* Data to use
###

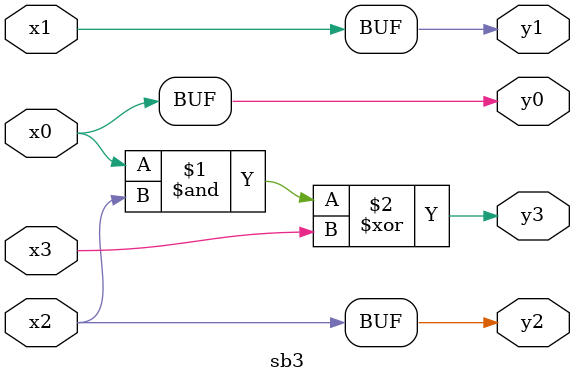
<source format=v>
`timescale 1ns / 1ps

module sb3(x0,x1,x2,x3,y0,y1,y2,y3);
	input x0,x1,x2,x3;
	output y0,y1,y2,y3;
	assign y3 = ( x0 & x2 ) ^ x3;
	assign y2 = x2;
	assign y1 = x1;
	assign y0 = x0;
endmodule

</source>
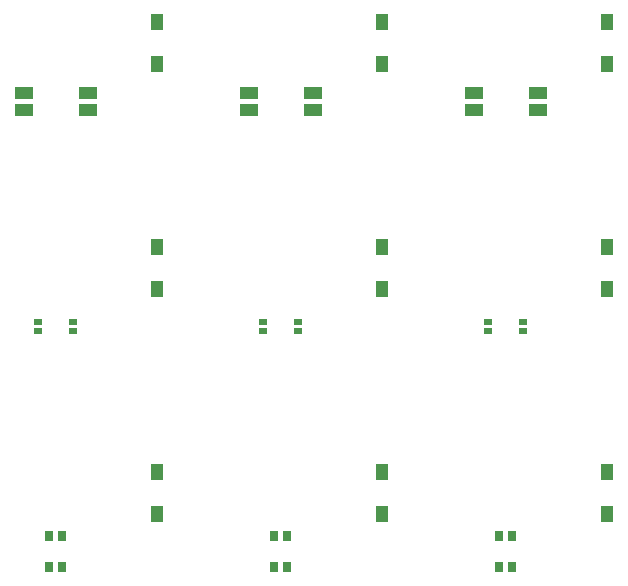
<source format=gbr>
%TF.GenerationSoftware,KiCad,Pcbnew,(6.0.1)*%
%TF.CreationDate,2022-06-19T22:09:19+09:00*%
%TF.ProjectId,reverse-mount-led-keboard,72657665-7273-4652-9d6d-6f756e742d6c,rev?*%
%TF.SameCoordinates,Original*%
%TF.FileFunction,Paste,Bot*%
%TF.FilePolarity,Positive*%
%FSLAX46Y46*%
G04 Gerber Fmt 4.6, Leading zero omitted, Abs format (unit mm)*
G04 Created by KiCad (PCBNEW (6.0.1)) date 2022-06-19 22:09:19*
%MOMM*%
%LPD*%
G01*
G04 APERTURE LIST*
%ADD10R,0.700000X0.550000*%
%ADD11R,1.000000X1.400000*%
%ADD12R,1.500000X1.000000*%
%ADD13R,0.800000X0.900000*%
G04 APERTURE END LIST*
D10*
%TO.C,LED6*%
X-706207000Y587095000D03*
X-706207000Y587895000D03*
X-709207000Y587895000D03*
X-709207000Y587095000D03*
%TD*%
D11*
%TO.C,D3*%
X-699135000Y609730000D03*
X-699135000Y613280000D03*
%TD*%
D12*
%TO.C,LED2*%
X-724057000Y605795000D03*
X-724057000Y607295000D03*
X-729457000Y607295000D03*
X-729457000Y605795000D03*
%TD*%
D13*
%TO.C,LED9*%
X-707157000Y569745000D03*
X-708257000Y569745000D03*
X-708257000Y567145000D03*
X-707157000Y567145000D03*
%TD*%
D11*
%TO.C,D2*%
X-718185000Y609730000D03*
X-718185000Y613280000D03*
%TD*%
D13*
%TO.C,LED8*%
X-726207000Y569745000D03*
X-727307000Y569745000D03*
X-727307000Y567145000D03*
X-726207000Y567145000D03*
%TD*%
D11*
%TO.C,D4*%
X-737235000Y590680000D03*
X-737235000Y594230000D03*
%TD*%
%TO.C,D1*%
X-737235000Y609730000D03*
X-737235000Y613280000D03*
%TD*%
D12*
%TO.C,LED3*%
X-705007000Y605795000D03*
X-705007000Y607295000D03*
X-710407000Y607295000D03*
X-710407000Y605795000D03*
%TD*%
D11*
%TO.C,D8*%
X-718185000Y571630000D03*
X-718185000Y575180000D03*
%TD*%
%TO.C,D7*%
X-737235000Y571630000D03*
X-737235000Y575180000D03*
%TD*%
D13*
%TO.C,LED7*%
X-745257000Y569745000D03*
X-746357000Y569745000D03*
X-746357000Y567145000D03*
X-745257000Y567145000D03*
%TD*%
D11*
%TO.C,D5*%
X-718185000Y590680000D03*
X-718185000Y594230000D03*
%TD*%
D12*
%TO.C,LED1*%
X-743107000Y605795000D03*
X-743107000Y607295000D03*
X-748507000Y607295000D03*
X-748507000Y605795000D03*
%TD*%
D10*
%TO.C,LED4*%
X-744307000Y587095000D03*
X-744307000Y587895000D03*
X-747307000Y587895000D03*
X-747307000Y587095000D03*
%TD*%
D11*
%TO.C,D9*%
X-699135000Y571630000D03*
X-699135000Y575180000D03*
%TD*%
D10*
%TO.C,LED5*%
X-725257000Y587095000D03*
X-725257000Y587895000D03*
X-728257000Y587895000D03*
X-728257000Y587095000D03*
%TD*%
D11*
%TO.C,D6*%
X-699135000Y590680000D03*
X-699135000Y594230000D03*
%TD*%
M02*

</source>
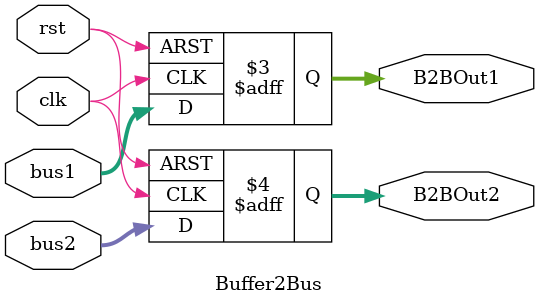
<source format=v>
module Buffer2Bus #(parameter WIDTH = 32)(
input [WIDTH-1:0] bus1, bus2, 
input clk, rst,
output reg [WIDTH-1:0] B2BOut1, B2BOut2  //Buffer 2 buses Output
);

always @ (negedge rst or posedge clk)
begin
	// Reset whenever the reset signal goes low, regardless of the clock
	if (!rst)
	begin
		B2BOut1 <= 32'b0;
		B2BOut2 <= 32'b0;
	end
	// If not resetting, update the register output on the clock's rising edge
	else
	begin
		B2BOut1 <= bus1;
		B2BOut2 <= bus2;
	end
end


endmodule 
</source>
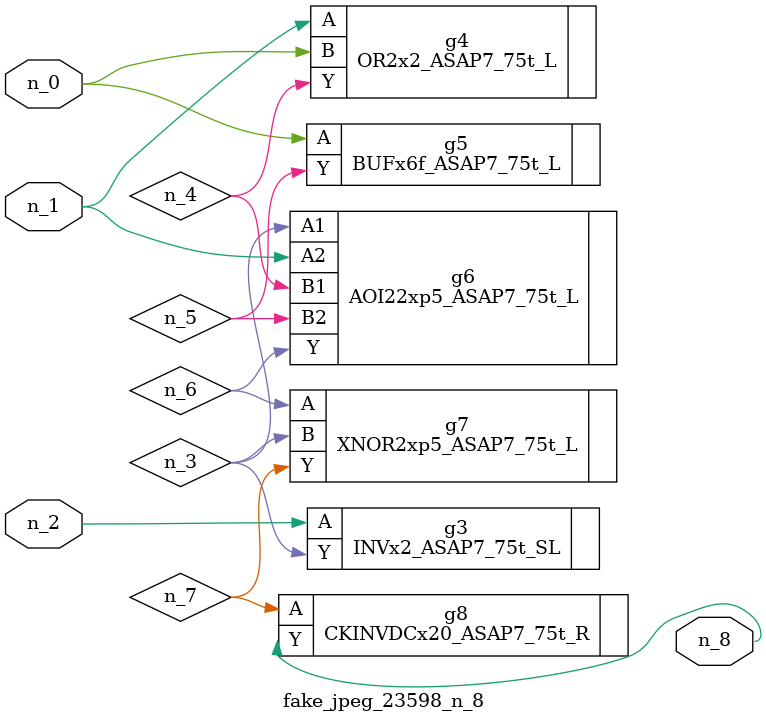
<source format=v>
module fake_jpeg_23598_n_8 (n_0, n_2, n_1, n_8);

input n_0;
input n_2;
input n_1;

output n_8;

wire n_3;
wire n_4;
wire n_6;
wire n_5;
wire n_7;

INVx2_ASAP7_75t_SL g3 ( 
.A(n_2),
.Y(n_3)
);

OR2x2_ASAP7_75t_L g4 ( 
.A(n_1),
.B(n_0),
.Y(n_4)
);

BUFx6f_ASAP7_75t_L g5 ( 
.A(n_0),
.Y(n_5)
);

AOI22xp5_ASAP7_75t_L g6 ( 
.A1(n_3),
.A2(n_1),
.B1(n_4),
.B2(n_5),
.Y(n_6)
);

XNOR2xp5_ASAP7_75t_L g7 ( 
.A(n_6),
.B(n_3),
.Y(n_7)
);

CKINVDCx20_ASAP7_75t_R g8 ( 
.A(n_7),
.Y(n_8)
);


endmodule
</source>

###

* What the exercise asks
Pull each line that includes the word "LIST" out of the material above.

* Result of the task
G04 APERTURE LIST*
G04 APERTURE END LIST*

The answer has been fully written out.